Sarah sighed. “I wish I had something like that. Something I loved to do.” She bit her lip. “I think the thing I’m afraid of is there isn’t anything I love to do. Maybe take care of my boyfriend. That’s a stupid, codependent thing to be good at, isn’t it?”

He shrugged. Obviously, he wasn’t saying anything more.

She looked at the book in her hands…heavy, important. Obviously, a labor of love. “I mean, what if I wait for something to find me, and it never comes?”

“Then, hopefully,” he said gently, “you won’t have wasted all your time stressing about it, right?”

She huffed. “Thanks for nothi…”

He kissed her.

She wasn’t…well, she supposed at some level, she
was
expecting it. But she hadn’t expected it to be like this.

It was just his lips first, gentle, almost tentative. She didn’t move. In fact, she barely breathed. But after a few minutes, he leaned forward, putting one hand up gently, cupping the side of her face.

Oh, my God.

She didn’t know how it got this way. Maybe in all her lame attempts at sexual adventures, she’d forgotten how purely stimulating—and comforting—a kiss could be. But he kissed her like they did in the movies, leaning her against the nearest wall as he gave her his complete and utter attention. She found herself clutching at his back, and he was threading his fist in the hair at her nape and stroking at the underside of one of her breasts and
oh my God,
she couldn’t believe anything could feel like this, hadn’t felt this way in such a long time.

It’s not love, she thought absently.

She started tugging at his clothes, yanking at his shirt but growling impatiently when he pulled away so she could tug it over his head.
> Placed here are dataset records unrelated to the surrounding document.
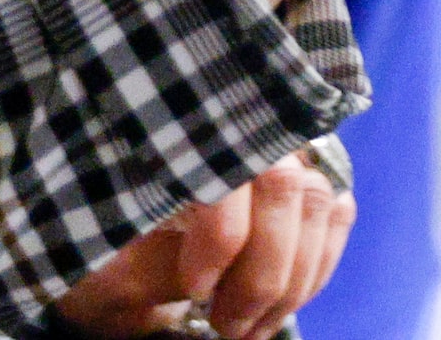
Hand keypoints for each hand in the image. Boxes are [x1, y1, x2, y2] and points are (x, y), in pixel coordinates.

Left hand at [53, 154, 352, 338]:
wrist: (110, 253)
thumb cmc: (105, 254)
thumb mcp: (111, 264)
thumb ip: (155, 263)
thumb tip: (202, 272)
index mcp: (165, 132)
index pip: (220, 168)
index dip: (220, 237)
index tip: (196, 289)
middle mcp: (226, 122)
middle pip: (280, 185)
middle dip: (263, 273)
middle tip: (228, 327)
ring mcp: (270, 145)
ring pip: (316, 199)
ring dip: (294, 279)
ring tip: (250, 327)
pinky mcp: (302, 173)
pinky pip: (335, 210)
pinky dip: (319, 264)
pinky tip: (284, 301)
His eyes were anything but lazy now. He was tugging her somewhere—she realized it was his bedroom. She had no idea what it looked like, barely registered the bed coming up to meet her when she tripped and brought him down on the mattress with her. He laughed, breathless, and so did she. Then he tugged
her
shirt off, and next thing she knew they were both naked, kissing, holding each other like life preservers. And laughing when they came up for air.

He paid more attention to her than any man had, ever, in her life. He kissed her
stomach,
for pity’s sake. He lavished attention on her earlobes. She felt like the drugs from last night hadn’t completely worn off—everything was magnified, but in a good way this time. She did some nibbling and kissing of her own. When he finally put a condom on, she was still giggling, still nuzzling at him. When he got on top of her, he stopped, smiling down at her, his expression saying:
Well, shit. Isn’t this something?

She smiled back, then closed her eyes when he entered her, slow, just the way she liked it.
Isn’t that something,
she thought, silently agreeing with his unspoken question. She was having sex, and enjoying it. It was something indeed.

 

It was late afternoon by the time she stirred from his bed. They’d been at it for the better part of four hours—not just having sex all the time. Sometimes they talked, little snippets of nothing. He’d napped for a little bit, and she’d held him as he breathed, feeling closer to him than she had to pretty much anybody in a long time.